*What you will do*. All of the data, word for word and free of pictures, is the expected result.

(Data entries)
Segment Open

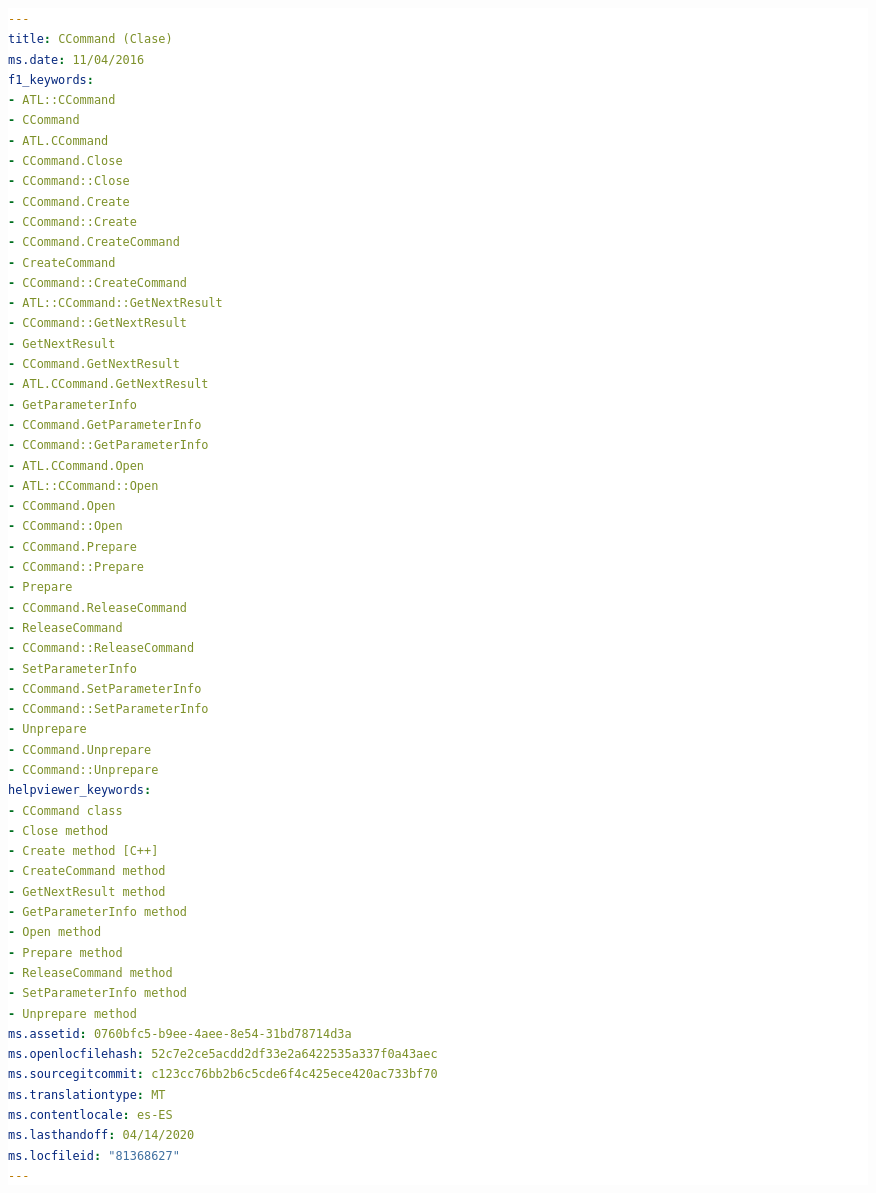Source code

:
 ```yaml
---
title: CCommand (Clase)
ms.date: 11/04/2016
f1_keywords:
- ATL::CCommand
- CCommand
- ATL.CCommand
- CCommand.Close
- CCommand::Close
- CCommand.Create
- CCommand::Create
- CCommand.CreateCommand
- CreateCommand
- CCommand::CreateCommand
- ATL::CCommand::GetNextResult
- CCommand::GetNextResult
- GetNextResult
- CCommand.GetNextResult
- ATL.CCommand.GetNextResult
- GetParameterInfo
- CCommand.GetParameterInfo
- CCommand::GetParameterInfo
- ATL.CCommand.Open
- ATL::CCommand::Open
- CCommand.Open
- CCommand::Open
- CCommand.Prepare
- CCommand::Prepare
- Prepare
- CCommand.ReleaseCommand
- ReleaseCommand
- CCommand::ReleaseCommand
- SetParameterInfo
- CCommand.SetParameterInfo
- CCommand::SetParameterInfo
- Unprepare
- CCommand.Unprepare
- CCommand::Unprepare
helpviewer_keywords:
- CCommand class
- Close method
- Create method [C++]
- CreateCommand method
- GetNextResult method
- GetParameterInfo method
- Open method
- Prepare method
- ReleaseCommand method
- SetParameterInfo method
- Unprepare method
ms.assetid: 0760bfc5-b9ee-4aee-8e54-31bd78714d3a
ms.openlocfilehash: 52c7e2ce5acdd2df33e2a6422535a337f0a43aec
ms.sourcegitcommit: c123cc76bb2b6c5cde6f4c425ece420ac733bf70
ms.translationtype: MT
ms.contentlocale: es-ES
ms.lasthandoff: 04/14/2020
ms.locfileid: "81368627"
---
```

Segment Closed

*Result of the task*.
Source code

:
 ```yaml
---
title: CCommand (Clase)
ms.date: 11/04/2016
f1_keywords:
- ATL::CCommand
- CCommand
- ATL.CCommand
- CCommand.Close
- CCommand::Close
- CCommand.Create
- CCommand::Create
- CCommand.CreateCommand
- CreateCommand
- CCommand::CreateCommand
- ATL::CCommand::GetNextResult
- CCommand::GetNextResult
- GetNextResult
- CCommand.GetNextResult
- ATL.CCommand.GetNextResult
- GetParameterInfo
- CCommand.GetParameterInfo
- CCommand::GetParameterInfo
- ATL.CCommand.Open
- ATL::CCommand::Open
- CCommand.Open
- CCommand::Open
- CCommand.Prepare
- CCommand::Prepare
- Prepare
- CCommand.ReleaseCommand
- ReleaseCommand
- CCommand::ReleaseCommand
- SetParameterInfo
- CCommand.SetParameterInfo
- CCommand::SetParameterInfo
- Unprepare
- CCommand.Unprepare
- CCommand::Unprepare
helpviewer_keywords:
- CCommand class
- Close method
- Create method [C++]
- CreateCommand method
- GetNextResult method
- GetParameterInfo method
- Open method
- Prepare method
- ReleaseCommand method
- SetParameterInfo method
- Unprepare method
ms.assetid: 0760bfc5-b9ee-4aee-8e54-31bd78714d3a
ms.openlocfilehash: 52c7e2ce5acdd2df33e2a6422535a337f0a43aec
ms.sourcegitcommit: c123cc76bb2b6c5cde6f4c425ece420ac733bf70
ms.translationtype: MT
ms.contentlocale: es-ES
ms.lasthandoff: 04/14/2020
ms.locfileid: "81368627"
---
```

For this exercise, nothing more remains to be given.